There is a strong perception that government and the employers bodies are trying to drive a wedge between the public and private sectors but the thing is everyone is angry that the bailouts for the banks seems to be no problem and yet people are being told they need to sacrifice and that €4.2billion must be shaved from the public pay bill and social welfare payments. We are being told to tighten our belts - even though no one is using that phrase as it has too much baggage, harking back to the Haughey days when he was enjoying a lavish lifestyle at public expense while enjoining us all to make sacrifices.
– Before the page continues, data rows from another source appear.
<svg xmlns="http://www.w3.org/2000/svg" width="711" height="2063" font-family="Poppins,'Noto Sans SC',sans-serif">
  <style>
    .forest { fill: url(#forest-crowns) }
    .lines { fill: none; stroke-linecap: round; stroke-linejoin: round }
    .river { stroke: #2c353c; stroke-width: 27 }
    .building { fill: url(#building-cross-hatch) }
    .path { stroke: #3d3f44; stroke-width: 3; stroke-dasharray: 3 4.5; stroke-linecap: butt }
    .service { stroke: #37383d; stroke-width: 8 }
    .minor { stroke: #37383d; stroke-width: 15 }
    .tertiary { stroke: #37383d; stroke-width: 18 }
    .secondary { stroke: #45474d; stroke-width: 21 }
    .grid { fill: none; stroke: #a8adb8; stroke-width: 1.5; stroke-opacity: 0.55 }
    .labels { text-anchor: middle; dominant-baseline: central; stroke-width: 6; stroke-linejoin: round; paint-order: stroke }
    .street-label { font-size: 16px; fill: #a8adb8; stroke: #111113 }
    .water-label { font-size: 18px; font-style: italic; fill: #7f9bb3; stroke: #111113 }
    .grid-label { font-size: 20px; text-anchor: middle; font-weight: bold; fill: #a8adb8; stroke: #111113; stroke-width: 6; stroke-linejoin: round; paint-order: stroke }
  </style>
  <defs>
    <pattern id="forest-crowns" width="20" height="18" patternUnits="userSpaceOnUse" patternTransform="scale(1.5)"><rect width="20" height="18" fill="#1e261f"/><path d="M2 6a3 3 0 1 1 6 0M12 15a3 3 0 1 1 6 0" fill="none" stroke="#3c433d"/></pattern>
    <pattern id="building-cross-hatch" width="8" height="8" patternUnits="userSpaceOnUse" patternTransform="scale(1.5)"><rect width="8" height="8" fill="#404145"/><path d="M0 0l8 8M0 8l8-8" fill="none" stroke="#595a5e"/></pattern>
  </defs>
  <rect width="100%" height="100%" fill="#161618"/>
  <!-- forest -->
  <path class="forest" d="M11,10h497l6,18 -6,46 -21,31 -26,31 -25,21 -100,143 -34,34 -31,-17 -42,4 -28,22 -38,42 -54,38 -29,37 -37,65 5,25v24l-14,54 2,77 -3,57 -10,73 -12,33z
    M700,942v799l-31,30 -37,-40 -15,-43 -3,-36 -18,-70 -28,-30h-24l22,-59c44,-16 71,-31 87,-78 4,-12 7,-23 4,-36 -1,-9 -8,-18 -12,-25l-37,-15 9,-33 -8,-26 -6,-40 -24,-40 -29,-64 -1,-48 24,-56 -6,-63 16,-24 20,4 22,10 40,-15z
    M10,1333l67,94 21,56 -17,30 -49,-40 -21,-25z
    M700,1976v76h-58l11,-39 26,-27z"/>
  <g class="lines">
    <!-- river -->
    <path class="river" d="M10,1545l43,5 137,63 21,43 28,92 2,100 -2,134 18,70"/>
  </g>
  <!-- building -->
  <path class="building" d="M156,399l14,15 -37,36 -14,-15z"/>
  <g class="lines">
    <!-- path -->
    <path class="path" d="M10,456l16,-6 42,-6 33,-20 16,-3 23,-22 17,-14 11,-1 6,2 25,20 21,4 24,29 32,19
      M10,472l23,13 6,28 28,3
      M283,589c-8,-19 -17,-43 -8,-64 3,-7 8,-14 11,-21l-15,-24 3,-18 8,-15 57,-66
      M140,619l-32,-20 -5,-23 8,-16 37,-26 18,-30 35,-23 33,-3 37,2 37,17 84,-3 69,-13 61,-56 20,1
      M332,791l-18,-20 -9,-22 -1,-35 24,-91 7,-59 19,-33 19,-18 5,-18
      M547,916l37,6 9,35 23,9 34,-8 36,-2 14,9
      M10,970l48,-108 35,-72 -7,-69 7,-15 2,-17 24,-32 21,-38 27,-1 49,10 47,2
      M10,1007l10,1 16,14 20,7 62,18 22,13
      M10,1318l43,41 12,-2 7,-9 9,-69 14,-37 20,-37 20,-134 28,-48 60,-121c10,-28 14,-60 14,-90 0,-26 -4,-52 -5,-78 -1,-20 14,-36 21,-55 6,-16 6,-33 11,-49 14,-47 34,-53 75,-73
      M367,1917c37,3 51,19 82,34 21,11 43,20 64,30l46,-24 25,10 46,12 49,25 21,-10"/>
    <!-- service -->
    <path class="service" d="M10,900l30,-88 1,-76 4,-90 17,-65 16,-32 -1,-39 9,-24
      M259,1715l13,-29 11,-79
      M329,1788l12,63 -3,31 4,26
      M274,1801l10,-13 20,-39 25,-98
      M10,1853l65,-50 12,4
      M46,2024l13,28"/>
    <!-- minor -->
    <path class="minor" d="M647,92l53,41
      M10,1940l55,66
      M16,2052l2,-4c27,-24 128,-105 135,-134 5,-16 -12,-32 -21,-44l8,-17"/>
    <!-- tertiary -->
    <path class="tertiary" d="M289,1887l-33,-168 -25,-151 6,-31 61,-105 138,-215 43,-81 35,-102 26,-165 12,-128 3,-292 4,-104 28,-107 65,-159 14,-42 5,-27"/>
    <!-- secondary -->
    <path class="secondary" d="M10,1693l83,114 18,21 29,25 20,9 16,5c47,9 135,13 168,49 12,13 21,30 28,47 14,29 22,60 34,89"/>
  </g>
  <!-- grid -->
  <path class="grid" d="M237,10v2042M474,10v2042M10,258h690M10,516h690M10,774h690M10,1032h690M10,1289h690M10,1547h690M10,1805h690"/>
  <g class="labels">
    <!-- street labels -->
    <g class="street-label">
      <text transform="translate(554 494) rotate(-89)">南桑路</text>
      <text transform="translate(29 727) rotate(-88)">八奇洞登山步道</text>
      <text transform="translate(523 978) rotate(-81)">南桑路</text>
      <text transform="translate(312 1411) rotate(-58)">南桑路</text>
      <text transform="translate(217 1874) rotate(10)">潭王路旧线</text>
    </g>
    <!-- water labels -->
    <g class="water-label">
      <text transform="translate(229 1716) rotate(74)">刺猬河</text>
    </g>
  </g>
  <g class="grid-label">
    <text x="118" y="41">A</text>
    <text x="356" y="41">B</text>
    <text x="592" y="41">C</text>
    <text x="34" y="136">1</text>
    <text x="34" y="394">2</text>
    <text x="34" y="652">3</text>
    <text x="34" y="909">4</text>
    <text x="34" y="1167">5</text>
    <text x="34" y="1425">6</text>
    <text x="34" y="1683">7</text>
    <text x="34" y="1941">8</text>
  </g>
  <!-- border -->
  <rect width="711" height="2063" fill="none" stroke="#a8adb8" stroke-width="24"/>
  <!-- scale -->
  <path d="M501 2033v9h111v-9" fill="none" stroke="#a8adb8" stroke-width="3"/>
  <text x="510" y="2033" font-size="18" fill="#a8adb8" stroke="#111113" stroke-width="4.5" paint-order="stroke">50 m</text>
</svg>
That and the recent ex-Ceann Comhairle (Speaker) John O'Donoghue expenses scandal has only added fuel to that whole fire - one law for the rich and another for the proletariat - the rest of the world according to the elites .

Implementing the recommendations of the Bord Snip Nua report would be political suicide for any government and I can't see even the current Fianna Fáil/Green coalition having the stomach for it, especially since it was dissed by none other than the Tánaiste Mary Coughlan TD who seems to open her mouth only to change feet, so frequent are her gaffes; the best being the reference (in a speech to the IDA) Einstein's theory of evolution.

The next protest is the strike action planned for 24th November,; the unions are currently balloting members and we will know in the INO by midweek as our ballot closes on Monday. Most of the other unions have voted for industrial action and we will probably follow suit. No one wants to strike but we want to be fairly treated and not have to undergo further cuts in the budget while NAMA - the National Asset Management Agency - will provide safety nets for the banks which will have us indebted for years to come. Maybe we are trying hard to keep the IMF wolf from our door but there is no guarantee this will work in the long-term with the current measures. I hope that the Lisbon Treaty's ratification by the Czech Republic last week will boost European unity and enhance mutual support and cooperation - we are not like Iceland cut adrift outside the Eurozone and the EU and thankfully our recent ratification of Lisbon will ensure our place at the European table into the future.

Meanwhile, I look forward to the birth of our grandchild in 2010 and it will certainly be a light on our horizon and shorten what otherwise promises to be a winter of discontent. It will remind me to keep things in perspective and that family and friends are what matter. Although it helps to have financial security and stability, we'll get through this recession like we did before, by showing solidarity and resilience in the face of adversity.